00:04:49 It's not a change that has touched billions of people around the world,
00:04:52 but it certainly has touched hundreds of thousands of people around the world.
00:04:55 And certainly altered our expectations.
00:04:59 We expect different things out of our daily lifes, expect different things out of our
00:05:05 commercial relationships, our cultural relationships.

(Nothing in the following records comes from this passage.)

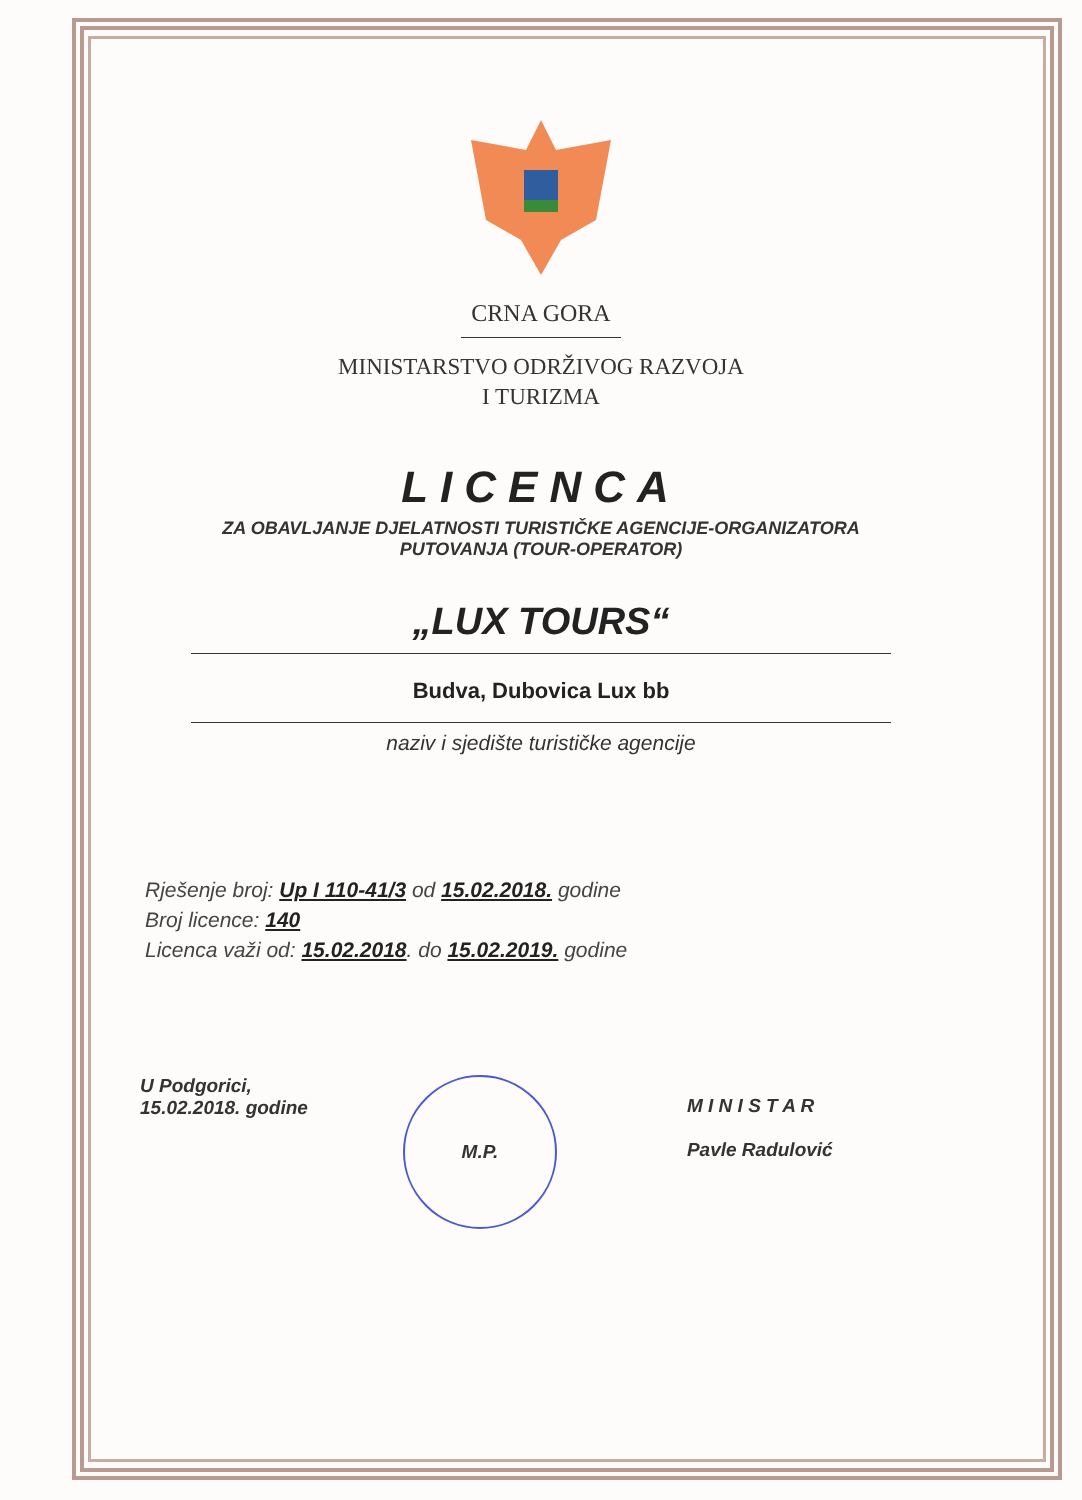CRNA GORA
MINISTARSTVO ODRŽIVOG RAZVOJA
I TURIZMA
LICENCA
ZA OBAVLJANJE DJELATNOSTI TURISTIČKE AGENCIJE-ORGANIZATORA
PUTOVANJA (TOUR-OPERATOR)
„LUX TOURS“
Budva, Dubovica Lux bb
naziv i sjedište turističke agencije
Rješenje broj: Up I 110-41/3 od 15.02.2018. godine
Broj licence: 140
Licenca važi od: 15.02.2018. do 15.02.2019. godine
U Podgorici,
15.02.2018. godine
M.P.
M I N I S T A R
Pavle Radulović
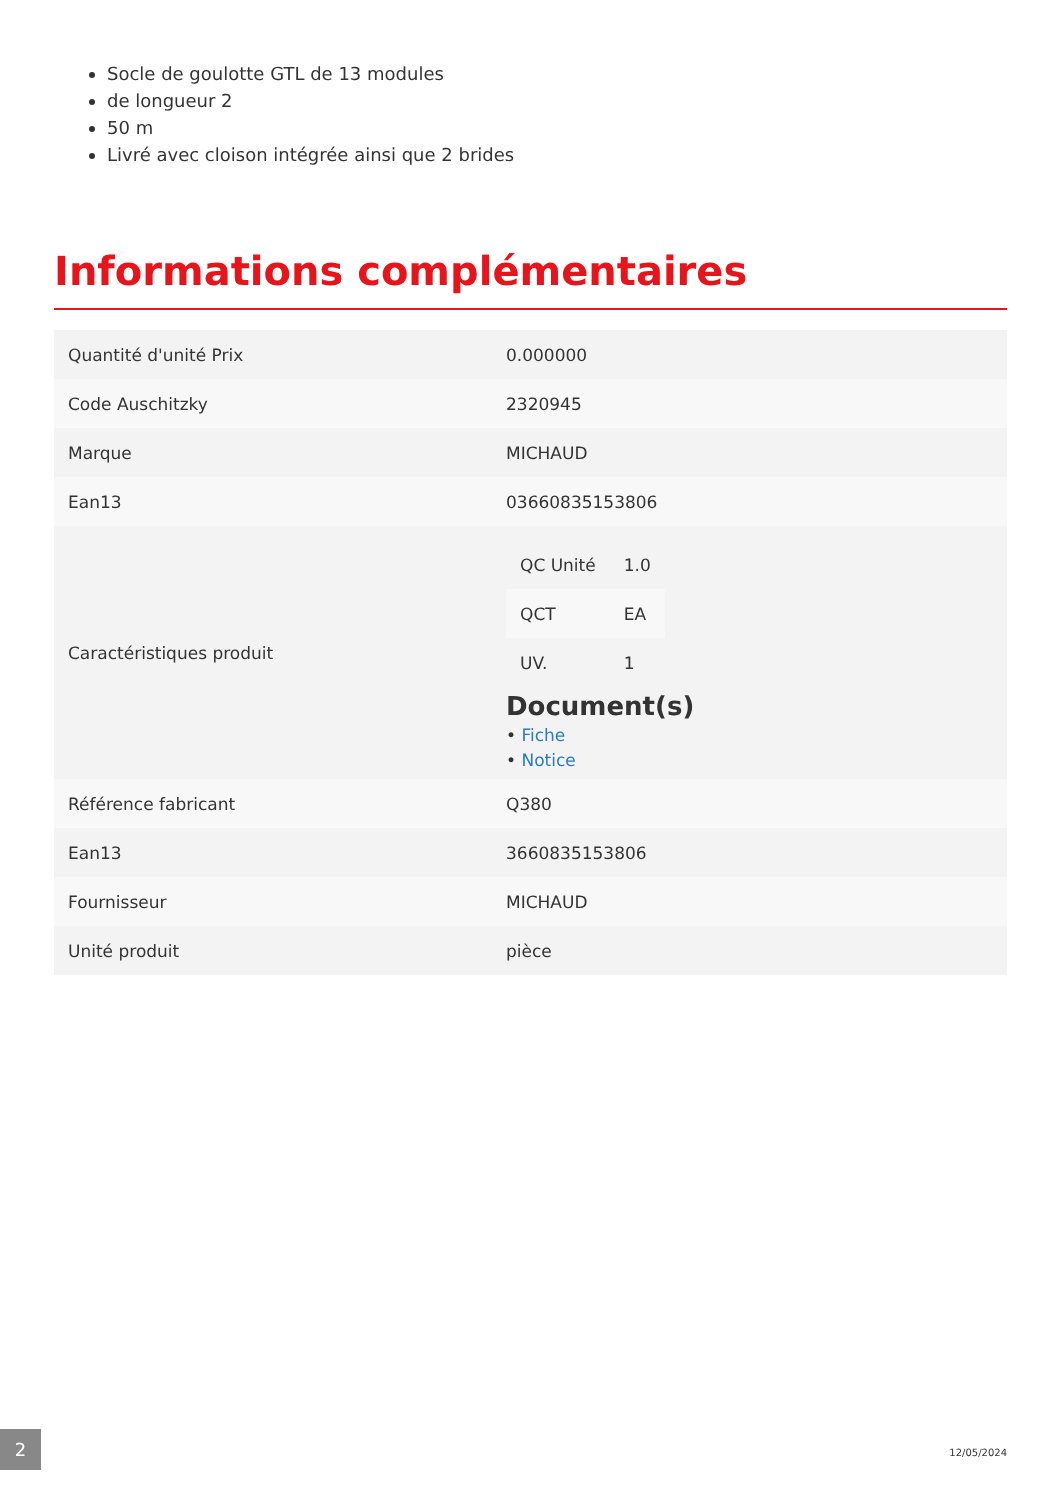Socle de goulotte GTL de 13 modules
de longueur 2
50 m
Livré avec cloison intégrée ainsi que 2 brides
Informations complémentaires
| Quantité d'unité Prix | 0.000000 |
| Code Auschitzky | 2320945 |
| Marque | MICHAUD |
| Ean13 | 03660835153806 |
| Caractéristiques produit | / QC Unité / 1.0 / / QCT / EA / / UV. / 1 / Document(s) • Fiche • Notice |
| Référence fabricant | Q380 |
| Ean13 | 3660835153806 |
| Fournisseur | MICHAUD |
| Unité produit | pièce |
2
12/05/2024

00:05:07 If we are members of diasporic communities we expect to be able to stay in touch with the
00:05:13 cultural changes, the film and music of our origin
00:05:16 If we are members of a political community we expect to be able to forge alliances
00:05:21 with people in Australia and South Africa, as well as Canada, the United States or England.
00:05:26 And that's a remarkable change.
00:05:28 It opens up so many possibilities, it doesn't determine any particular possibility.
00:05:33 So it's a mistake to say that because of network communication, things will be a certain way.
00:05:38 Just as it was a mistake to suggest that the reformation, the enlightenment
00:05:43 and the subsequent revolutions in Europe necessarily followed from the printing press.
00:05:48 The printing press was a condition of that, but it wasn't the sole determination,
00:05:53 determinant of that.
00:05:55 Technologies work in a way that often create unintended consequences in history.
00:06:01 Technologies work in a way most importantly to open up
00:06:05 possibilities that were not imaginable before. That can be profound.
00:06:13 But sometimes it only gets rendered in science-fiction and it doesn't happen in the real world.